**TASK BRIEF**.
Some lines in the listing hold the word "Dans". Return each of them.

**TASK INPUT**.
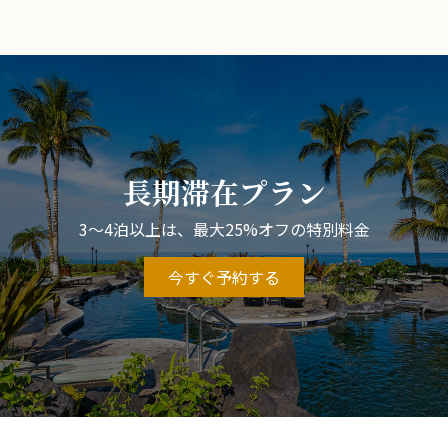
長期滞在プラン
3～4泊以上は、最大25%オフの特別料金
今すぐ予約する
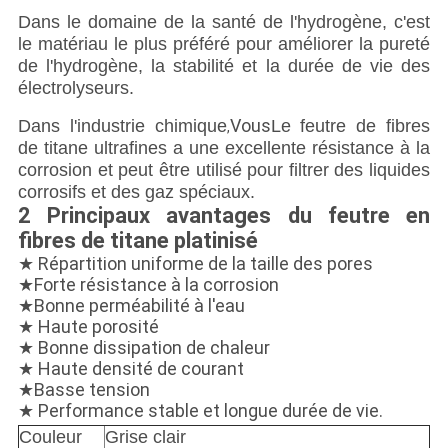
Dans le domaine de la santé de l'hydrogène, c'est
le matériau le plus préféré pour améliorer la pureté
de l'hydrogène, la stabilité et la durée de vie des
électrolyseurs.
Vous
Dans l'industrie chimique
Le feutre de fibres
,
de titane ultrafines a une excellente résistance à la
corrosion et peut être utilisé pour filtrer des liquides
corrosifs et des gaz spéciaux.
2 Principaux avantages du feutre en
fibres de titane platinisé
★ Répartition uniforme de la taille des pores
★Forte résistance à la corrosion
★Bonne perméabilité à l'eau
★ Haute porosité
★ Bonne dissipation de chaleur
★ Haute densité de courant
★Basse tension
★ Performance stable et longue durée de vie.
Couleur
Grise clair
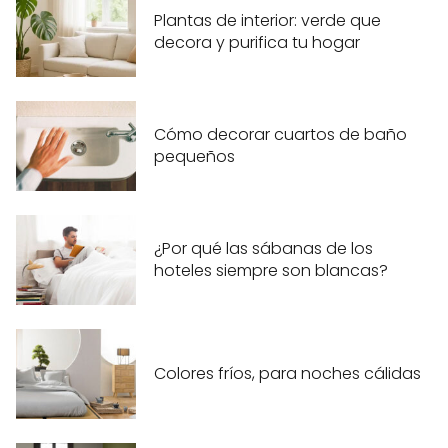
Plantas de interior: verde que
decora y purifica tu hogar
Cómo decorar cuartos de baño
pequeños
¿Por qué las sábanas de los
hoteles siempre son blancas?
Colores fríos, para noches cálidas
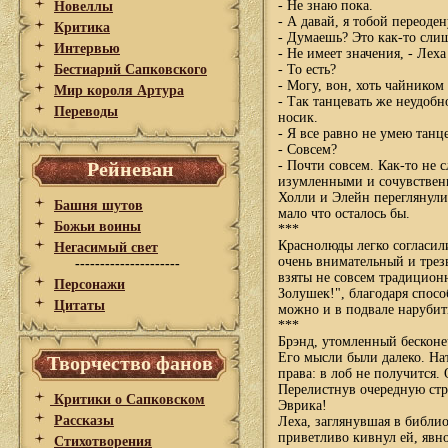
- Не знаю пока.
Новеллы
- А давай, я тобой переоден
Критика
- Думаешь? Это как-то сли
Интервью
- Не имеет значения, - Лех
Бестиарий Сапковского
- То есть?
- Могу, вон, хоть чайником
Мир короля Артура
- Так танцевать же неудобн
Переводы
носик.
- Я все равно не умею танце
- Совсем?
Рейневан
- Почти совсем. Как-то не 
изумленными и сочувствен
Холли и Элейн переглянулис
Башня шутов
мало что осталось бы.
Божьи воины
***
Краснолюды легко согласили
Негасимый свет
очень внимательный и трез
---------------------
взяты не совсем традицион
Персонажи
Золушек!", благодаря спосо
Цитаты
можно и в подвале нарубить,
***
Брэнд, утомленный бескон
Его мысли были далеко. На
Творчество фанов
права: в лоб не получится.
Перелистнув очередную стр
Критики о Сапковском
Эврика!
Рассказы
Леха, заглянувшая в библи
приветливо кивнул ей, явно
Стихотворения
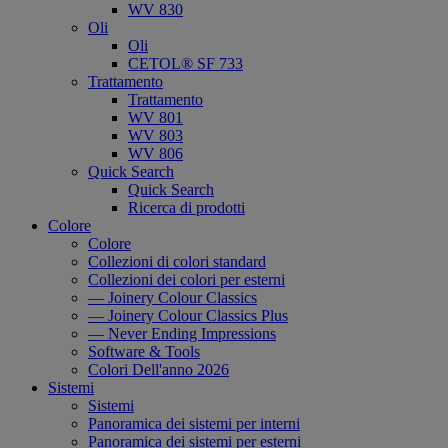
WV 830
Oli
Oli
CETOL® SF 733
Trattamento
Trattamento
WV 801
WV 803
WV 806
Quick Search
Quick Search
Ricerca di prodotti
Colore
Colore
Collezioni di colori standard
Collezioni dei colori per esterni
— Joinery Colour Classics
— Joinery Colour Classics Plus
— Never Ending Impressions
Software & Tools
Colori Dell'anno 2026
Sistemi
Sistemi
Panoramica dei sistemi per interni
Panoramica dei sistemi per esterni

**YOUR SOLUTION**.
Dans le domaine de la santé de l'hydrogène, c'est
Dans l'industrie chimique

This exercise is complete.